An estimate of the radial gradient of the toroidal magnetic field at the top of the Earth's core

Abstract

In an αω-type geodynamo, the toroidal magnetic field generated from the poloidal field through differential rotation can be sufficiently strong to make the Lorentz force comparable in strength with the Coriolis force. Thus the fluid flow at the top of the core should contain some information about the toroidal magnetic field. The magnetostrophic approximation is used in the momentum equation for fluid motion to relate the fluctuating part of the axisymmetric poloidal motion of the fluid with the radial gradient, ∂B/∂r, of the steady part of the axisymmetric toroidal field at the core-mantle boundary (CMB). The former can be determined from a geomagnetic secular variation model using Braginsky's (Sov.
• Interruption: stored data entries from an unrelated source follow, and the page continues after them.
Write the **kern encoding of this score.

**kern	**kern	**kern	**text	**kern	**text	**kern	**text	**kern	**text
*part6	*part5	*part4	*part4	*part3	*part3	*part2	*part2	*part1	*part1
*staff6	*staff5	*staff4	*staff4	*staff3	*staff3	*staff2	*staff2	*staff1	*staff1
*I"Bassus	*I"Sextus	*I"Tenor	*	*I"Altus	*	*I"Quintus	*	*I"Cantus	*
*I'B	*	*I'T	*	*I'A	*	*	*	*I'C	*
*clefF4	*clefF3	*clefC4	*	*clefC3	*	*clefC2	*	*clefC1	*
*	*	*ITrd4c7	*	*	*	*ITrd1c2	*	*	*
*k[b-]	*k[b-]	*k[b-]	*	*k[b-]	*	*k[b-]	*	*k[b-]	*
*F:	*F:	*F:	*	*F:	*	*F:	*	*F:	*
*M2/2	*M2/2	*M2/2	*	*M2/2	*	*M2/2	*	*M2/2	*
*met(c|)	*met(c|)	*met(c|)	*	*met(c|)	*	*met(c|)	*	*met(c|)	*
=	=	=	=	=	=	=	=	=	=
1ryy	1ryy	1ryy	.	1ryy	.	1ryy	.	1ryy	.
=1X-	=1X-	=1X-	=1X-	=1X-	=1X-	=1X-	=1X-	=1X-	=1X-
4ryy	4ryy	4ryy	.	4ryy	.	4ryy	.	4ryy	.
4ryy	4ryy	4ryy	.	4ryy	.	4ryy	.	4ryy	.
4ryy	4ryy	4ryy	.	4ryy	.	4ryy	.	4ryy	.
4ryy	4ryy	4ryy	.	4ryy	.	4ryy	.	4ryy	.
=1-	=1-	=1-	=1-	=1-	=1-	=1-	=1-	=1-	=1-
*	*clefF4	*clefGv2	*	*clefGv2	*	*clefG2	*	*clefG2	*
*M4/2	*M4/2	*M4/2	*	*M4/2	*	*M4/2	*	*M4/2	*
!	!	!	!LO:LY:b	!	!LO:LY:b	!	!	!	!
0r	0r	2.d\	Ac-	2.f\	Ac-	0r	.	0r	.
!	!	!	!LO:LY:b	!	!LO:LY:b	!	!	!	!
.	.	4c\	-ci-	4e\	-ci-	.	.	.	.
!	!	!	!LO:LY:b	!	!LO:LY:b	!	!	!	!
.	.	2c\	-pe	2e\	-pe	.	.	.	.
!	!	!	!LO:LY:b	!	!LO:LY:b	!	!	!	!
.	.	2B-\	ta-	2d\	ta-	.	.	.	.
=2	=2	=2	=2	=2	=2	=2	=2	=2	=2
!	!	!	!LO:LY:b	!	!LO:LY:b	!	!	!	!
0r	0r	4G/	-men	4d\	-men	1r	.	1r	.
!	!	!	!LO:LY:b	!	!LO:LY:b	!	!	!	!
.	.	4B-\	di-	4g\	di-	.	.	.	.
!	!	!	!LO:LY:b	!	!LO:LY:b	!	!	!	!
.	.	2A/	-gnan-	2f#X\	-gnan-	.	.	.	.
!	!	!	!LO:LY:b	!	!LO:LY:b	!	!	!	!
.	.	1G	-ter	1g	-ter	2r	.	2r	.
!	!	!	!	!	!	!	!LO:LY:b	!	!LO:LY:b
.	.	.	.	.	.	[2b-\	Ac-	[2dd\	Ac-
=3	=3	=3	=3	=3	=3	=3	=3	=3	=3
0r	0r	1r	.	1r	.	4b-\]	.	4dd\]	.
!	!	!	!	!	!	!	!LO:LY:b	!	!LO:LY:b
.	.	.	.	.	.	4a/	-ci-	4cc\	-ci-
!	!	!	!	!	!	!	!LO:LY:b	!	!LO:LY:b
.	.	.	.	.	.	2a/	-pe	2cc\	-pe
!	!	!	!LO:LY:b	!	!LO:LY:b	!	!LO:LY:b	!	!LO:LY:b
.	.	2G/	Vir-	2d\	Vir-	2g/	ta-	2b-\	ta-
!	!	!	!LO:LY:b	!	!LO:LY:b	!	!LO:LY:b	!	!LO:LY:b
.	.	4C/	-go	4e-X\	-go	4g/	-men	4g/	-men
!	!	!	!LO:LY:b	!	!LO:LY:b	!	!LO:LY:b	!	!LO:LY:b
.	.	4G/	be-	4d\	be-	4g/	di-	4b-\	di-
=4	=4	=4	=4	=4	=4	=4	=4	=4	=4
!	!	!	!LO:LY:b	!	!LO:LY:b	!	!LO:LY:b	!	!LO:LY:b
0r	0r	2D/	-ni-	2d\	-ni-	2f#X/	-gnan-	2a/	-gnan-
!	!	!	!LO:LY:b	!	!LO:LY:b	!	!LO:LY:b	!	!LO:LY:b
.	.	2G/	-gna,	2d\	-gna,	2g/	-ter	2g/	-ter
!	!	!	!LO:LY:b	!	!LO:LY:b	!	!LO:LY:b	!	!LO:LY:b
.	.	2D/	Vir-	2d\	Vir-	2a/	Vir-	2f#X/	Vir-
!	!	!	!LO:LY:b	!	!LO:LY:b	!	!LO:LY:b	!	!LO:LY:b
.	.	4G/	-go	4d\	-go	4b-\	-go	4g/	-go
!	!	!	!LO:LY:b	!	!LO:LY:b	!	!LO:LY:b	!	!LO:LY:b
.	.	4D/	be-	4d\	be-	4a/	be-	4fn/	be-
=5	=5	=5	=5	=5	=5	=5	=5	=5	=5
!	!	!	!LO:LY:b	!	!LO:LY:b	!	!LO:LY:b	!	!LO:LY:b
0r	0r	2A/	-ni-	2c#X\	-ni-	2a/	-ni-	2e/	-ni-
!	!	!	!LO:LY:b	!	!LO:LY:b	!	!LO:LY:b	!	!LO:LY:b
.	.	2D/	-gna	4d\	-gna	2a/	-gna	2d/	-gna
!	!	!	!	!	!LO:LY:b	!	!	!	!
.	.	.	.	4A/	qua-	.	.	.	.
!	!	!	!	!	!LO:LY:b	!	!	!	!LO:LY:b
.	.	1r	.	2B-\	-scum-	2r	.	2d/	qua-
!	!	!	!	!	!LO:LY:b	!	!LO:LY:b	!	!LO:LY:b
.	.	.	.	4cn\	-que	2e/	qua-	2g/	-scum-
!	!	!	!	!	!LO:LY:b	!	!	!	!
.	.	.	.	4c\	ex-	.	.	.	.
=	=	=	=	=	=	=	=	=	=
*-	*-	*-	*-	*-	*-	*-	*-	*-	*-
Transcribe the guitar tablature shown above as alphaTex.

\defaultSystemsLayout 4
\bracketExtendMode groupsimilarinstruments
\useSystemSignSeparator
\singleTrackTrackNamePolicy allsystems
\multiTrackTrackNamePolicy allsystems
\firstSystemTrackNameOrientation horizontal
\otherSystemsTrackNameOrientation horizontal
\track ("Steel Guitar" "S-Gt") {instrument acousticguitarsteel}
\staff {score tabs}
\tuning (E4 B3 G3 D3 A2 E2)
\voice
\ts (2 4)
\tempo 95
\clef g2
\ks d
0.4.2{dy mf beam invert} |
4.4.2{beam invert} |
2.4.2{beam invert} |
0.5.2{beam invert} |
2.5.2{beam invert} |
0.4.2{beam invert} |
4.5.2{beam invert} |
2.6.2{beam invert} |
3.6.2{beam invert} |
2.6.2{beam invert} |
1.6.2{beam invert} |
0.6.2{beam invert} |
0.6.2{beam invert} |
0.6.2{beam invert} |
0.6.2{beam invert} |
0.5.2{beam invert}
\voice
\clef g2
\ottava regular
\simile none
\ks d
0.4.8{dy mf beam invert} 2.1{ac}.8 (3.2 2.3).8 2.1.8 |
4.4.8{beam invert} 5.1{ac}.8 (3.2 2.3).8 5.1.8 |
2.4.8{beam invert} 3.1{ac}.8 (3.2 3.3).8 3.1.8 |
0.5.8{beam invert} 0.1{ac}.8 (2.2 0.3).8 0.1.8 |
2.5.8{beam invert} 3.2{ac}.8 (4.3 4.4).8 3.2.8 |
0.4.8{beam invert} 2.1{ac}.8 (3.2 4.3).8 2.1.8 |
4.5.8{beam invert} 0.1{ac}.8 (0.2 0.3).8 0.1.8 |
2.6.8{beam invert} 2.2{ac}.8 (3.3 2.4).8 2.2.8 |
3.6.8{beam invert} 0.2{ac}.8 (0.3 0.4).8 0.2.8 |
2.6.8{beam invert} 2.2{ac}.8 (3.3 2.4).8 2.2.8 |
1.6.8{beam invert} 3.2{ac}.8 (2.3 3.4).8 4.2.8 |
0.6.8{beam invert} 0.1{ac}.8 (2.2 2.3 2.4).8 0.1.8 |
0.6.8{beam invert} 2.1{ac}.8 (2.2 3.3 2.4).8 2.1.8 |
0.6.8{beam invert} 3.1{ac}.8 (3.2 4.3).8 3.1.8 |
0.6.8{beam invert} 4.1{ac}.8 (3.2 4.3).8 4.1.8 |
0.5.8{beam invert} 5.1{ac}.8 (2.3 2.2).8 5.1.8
Phys. JETP, 20: 1462-1471, 1965a) theory of the hydromagnetic dynamo. A geomagnetic secular acceleration model is then used to estimate ∂B/∂r at the CMB. The truncation level N for the geomagnetic field model is varied from three to six and consistent values of ∂B/∂r are only obtained for a range of colatitudes θ between 135° and 180° . It is seen that |∂B/∂r| increases from zero at θ = 180° and attains a maxi near θ ≈ 145° for N = 3 and N = 4, and ∂B/∂r is negative throughout this range of θ in all cases. The average value of ∂B/∂r over this range of θ is found to be around -4 × 10^-6 T m^-1.